+++ Text block
Description

[ Home ] [ Description ] [ Instructions ] [ Source Code ] [ Samples ] [ Applet ]

Description

The SequenceShop 1.0b utility, written in JAVA (Sun JDK 1.2.1), implements dynamic programming methods [2] for aligning sequences. It accepts any ASCII characters as input and thus can be used for both DNA sequence and protein sequence alignments. SequenceShop provides options for automatic global alignment, automatic local alignment or custom alignment based on all parameters explicitly specified by the user. In addition, the program allows for both case-sensitive and all-uppercase alignments. This utility functions as a graphical applet and it can be accessed through the Internet from any platform provided that the browser supports the JAVA 1.2 language (Netscape Communicator version 4.5 or higher is required -- the program may or may not work with Internet Explorer 4 and/or 5).

SequenceShop implements a combination of the basic Needleman-Wunsch algorithm [2] and the Smith-Waterman approach [3] for local alignment. The heart of the program lies in the "Matrix" object which allocates memory for the two dimensional number array on which the "Matrix" functions perform alignment computations. The two sequences entered by the user define the rows and columns of the matrix. First, the program computes a "Similarity Matrix" where all characters from the first sequence are compared against each character in the other sequence. The match and mismatch values can be specified by the user. They are typically "1" and "0", respectively, for global alignment and "1" and "-0.6" for locally sensitive alignment. The negative scores for mismatches in the local alignment allow the scores to start decreasing once the algorithm passes a region of high local similarity. Next, the program computes the "Sum Matrix" starting with the bottom right cell. SequenceShop subtracts the gap penalties (based on user’s values for gap opening and gap extension parameters) as it computes the sum matrix. The maximum score for the matrix can end up anywhere in the matrix depending on what value for mismatch penalty is specified. For the sum matrix computation algorithm and the gap penalty formula see reference [1].
++++++
Write down the part of the SequenceShop description starting at "[ Home ] [ Description" and ending at "4 and/or 5).", word for word.
+++ Dataset
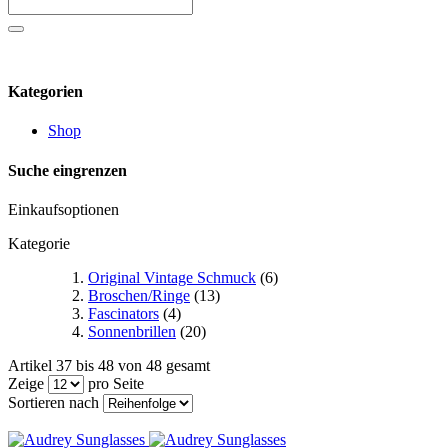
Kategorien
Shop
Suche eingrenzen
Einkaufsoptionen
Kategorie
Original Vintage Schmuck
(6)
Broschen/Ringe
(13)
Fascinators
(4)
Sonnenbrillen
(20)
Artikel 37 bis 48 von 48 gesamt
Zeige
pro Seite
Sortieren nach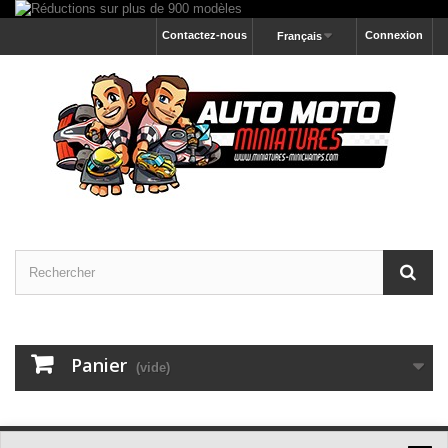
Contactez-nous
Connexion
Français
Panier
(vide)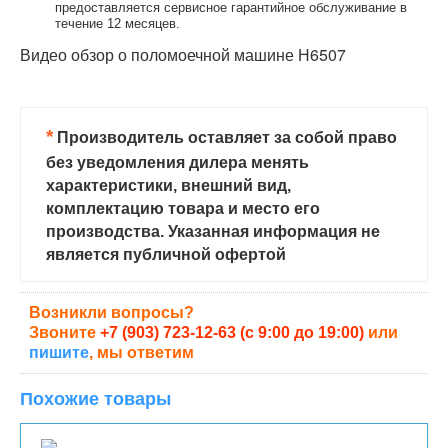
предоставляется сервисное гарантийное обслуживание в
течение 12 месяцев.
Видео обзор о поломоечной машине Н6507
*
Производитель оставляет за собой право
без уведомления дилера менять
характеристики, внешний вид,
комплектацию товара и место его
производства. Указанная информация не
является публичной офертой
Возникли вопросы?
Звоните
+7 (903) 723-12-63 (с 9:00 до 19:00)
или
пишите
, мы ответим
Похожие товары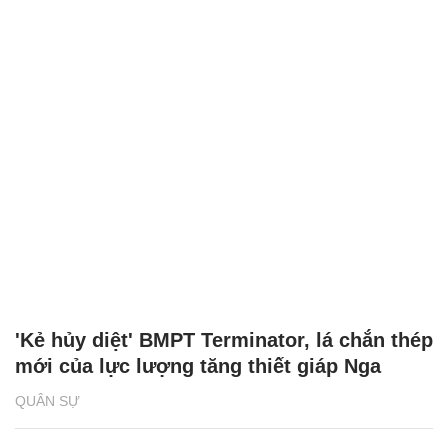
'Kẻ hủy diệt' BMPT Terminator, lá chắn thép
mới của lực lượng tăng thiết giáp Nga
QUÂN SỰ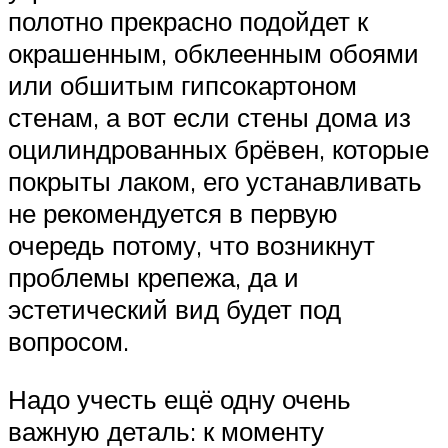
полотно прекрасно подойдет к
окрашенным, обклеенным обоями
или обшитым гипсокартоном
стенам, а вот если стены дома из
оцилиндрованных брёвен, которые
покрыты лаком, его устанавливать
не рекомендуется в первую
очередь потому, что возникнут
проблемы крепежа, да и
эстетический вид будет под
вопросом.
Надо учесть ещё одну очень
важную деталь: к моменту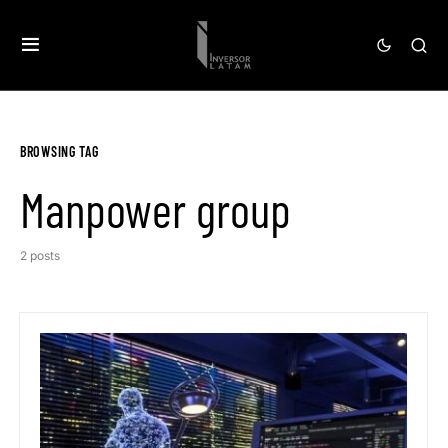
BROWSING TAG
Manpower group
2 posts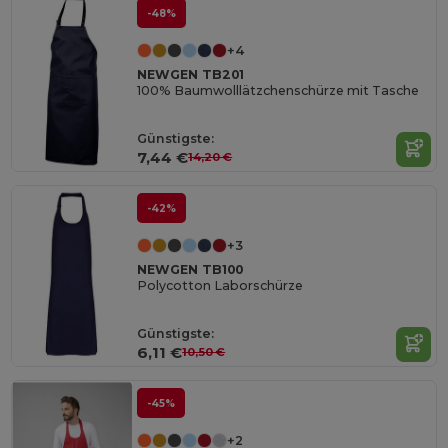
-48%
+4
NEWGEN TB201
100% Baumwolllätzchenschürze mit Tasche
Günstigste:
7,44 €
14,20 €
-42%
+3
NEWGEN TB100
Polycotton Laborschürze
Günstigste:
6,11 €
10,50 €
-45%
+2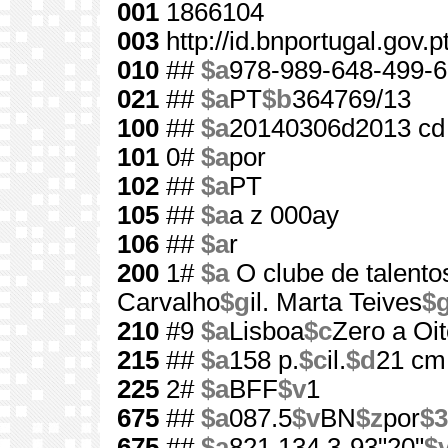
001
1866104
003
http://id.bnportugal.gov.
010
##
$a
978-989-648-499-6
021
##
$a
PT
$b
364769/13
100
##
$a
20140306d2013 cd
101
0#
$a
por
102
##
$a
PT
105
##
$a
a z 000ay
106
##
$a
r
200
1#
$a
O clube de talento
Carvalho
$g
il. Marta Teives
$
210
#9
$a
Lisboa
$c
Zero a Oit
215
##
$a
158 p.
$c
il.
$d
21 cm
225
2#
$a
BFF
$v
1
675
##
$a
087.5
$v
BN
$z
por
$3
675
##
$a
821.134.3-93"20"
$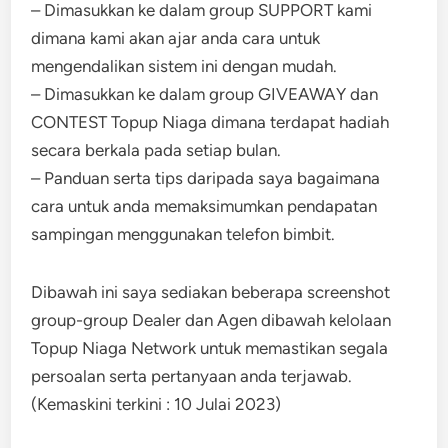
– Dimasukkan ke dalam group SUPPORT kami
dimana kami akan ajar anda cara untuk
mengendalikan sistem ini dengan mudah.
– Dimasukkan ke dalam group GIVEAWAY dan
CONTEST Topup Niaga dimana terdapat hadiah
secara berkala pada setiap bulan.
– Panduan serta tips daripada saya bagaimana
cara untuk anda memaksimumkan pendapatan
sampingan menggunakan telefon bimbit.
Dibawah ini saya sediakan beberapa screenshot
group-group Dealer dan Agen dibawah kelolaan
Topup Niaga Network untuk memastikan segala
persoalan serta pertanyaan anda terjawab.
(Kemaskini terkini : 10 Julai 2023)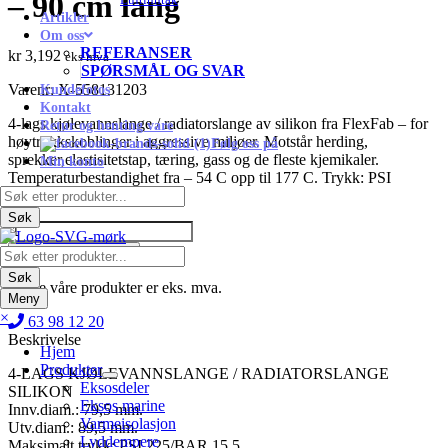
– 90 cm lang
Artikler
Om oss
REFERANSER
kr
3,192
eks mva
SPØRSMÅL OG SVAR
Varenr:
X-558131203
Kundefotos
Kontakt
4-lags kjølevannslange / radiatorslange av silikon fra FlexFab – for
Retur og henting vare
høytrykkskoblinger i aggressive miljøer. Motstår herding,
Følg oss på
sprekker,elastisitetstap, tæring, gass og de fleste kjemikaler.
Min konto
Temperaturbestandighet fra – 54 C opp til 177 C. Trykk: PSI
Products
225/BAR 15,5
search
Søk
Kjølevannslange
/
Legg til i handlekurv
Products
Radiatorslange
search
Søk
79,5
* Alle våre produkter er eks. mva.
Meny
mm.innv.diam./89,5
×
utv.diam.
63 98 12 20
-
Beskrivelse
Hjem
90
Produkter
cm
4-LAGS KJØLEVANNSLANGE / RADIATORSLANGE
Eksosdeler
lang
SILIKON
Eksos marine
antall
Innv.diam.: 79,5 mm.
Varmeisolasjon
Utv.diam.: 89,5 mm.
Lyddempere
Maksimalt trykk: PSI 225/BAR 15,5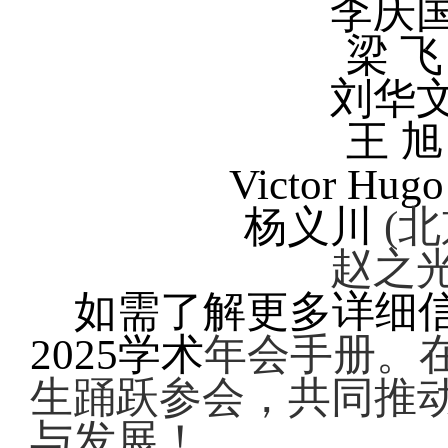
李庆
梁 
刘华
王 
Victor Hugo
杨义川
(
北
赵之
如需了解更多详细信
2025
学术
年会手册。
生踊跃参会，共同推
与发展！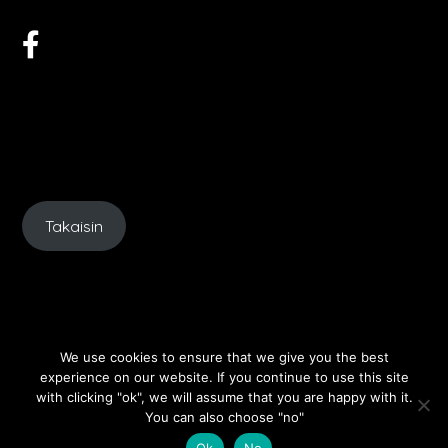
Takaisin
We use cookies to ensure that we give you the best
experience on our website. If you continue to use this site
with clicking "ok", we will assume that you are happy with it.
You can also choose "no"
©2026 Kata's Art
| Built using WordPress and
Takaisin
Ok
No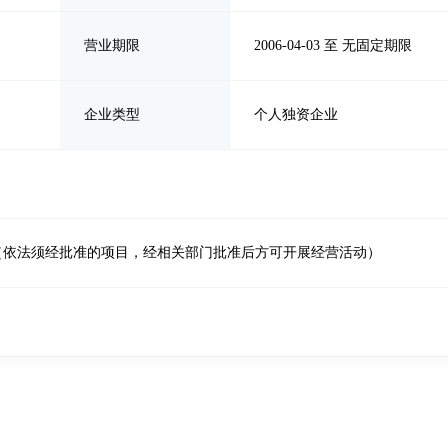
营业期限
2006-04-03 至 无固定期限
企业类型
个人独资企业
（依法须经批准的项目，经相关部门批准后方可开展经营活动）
++++++
Reply to the task
[ Home ] [ Description ] [ Instructions ] [ Source Code ] [ Samples ] [ Applet ]

Description

The SequenceShop 1.0b utility, written in JAVA (Sun JDK 1.2.1), implements dynamic programming methods [2] for aligning sequences. It accepts any ASCII characters as input and thus can be used for both DNA sequence and protein sequence alignments. SequenceShop provides options for automatic global alignment, automatic local alignment or custom alignment based on all parameters explicitly specified by the user. In addition, the program allows for both case-sensitive and all-uppercase alignments. This utility functions as a graphical applet and it can be accessed through the Internet from any platform provided that the browser supports the JAVA 1.2 language (Netscape Communicator version 4.5 or higher is required -- the program may or may not work with Internet Explorer 4 and/or 5).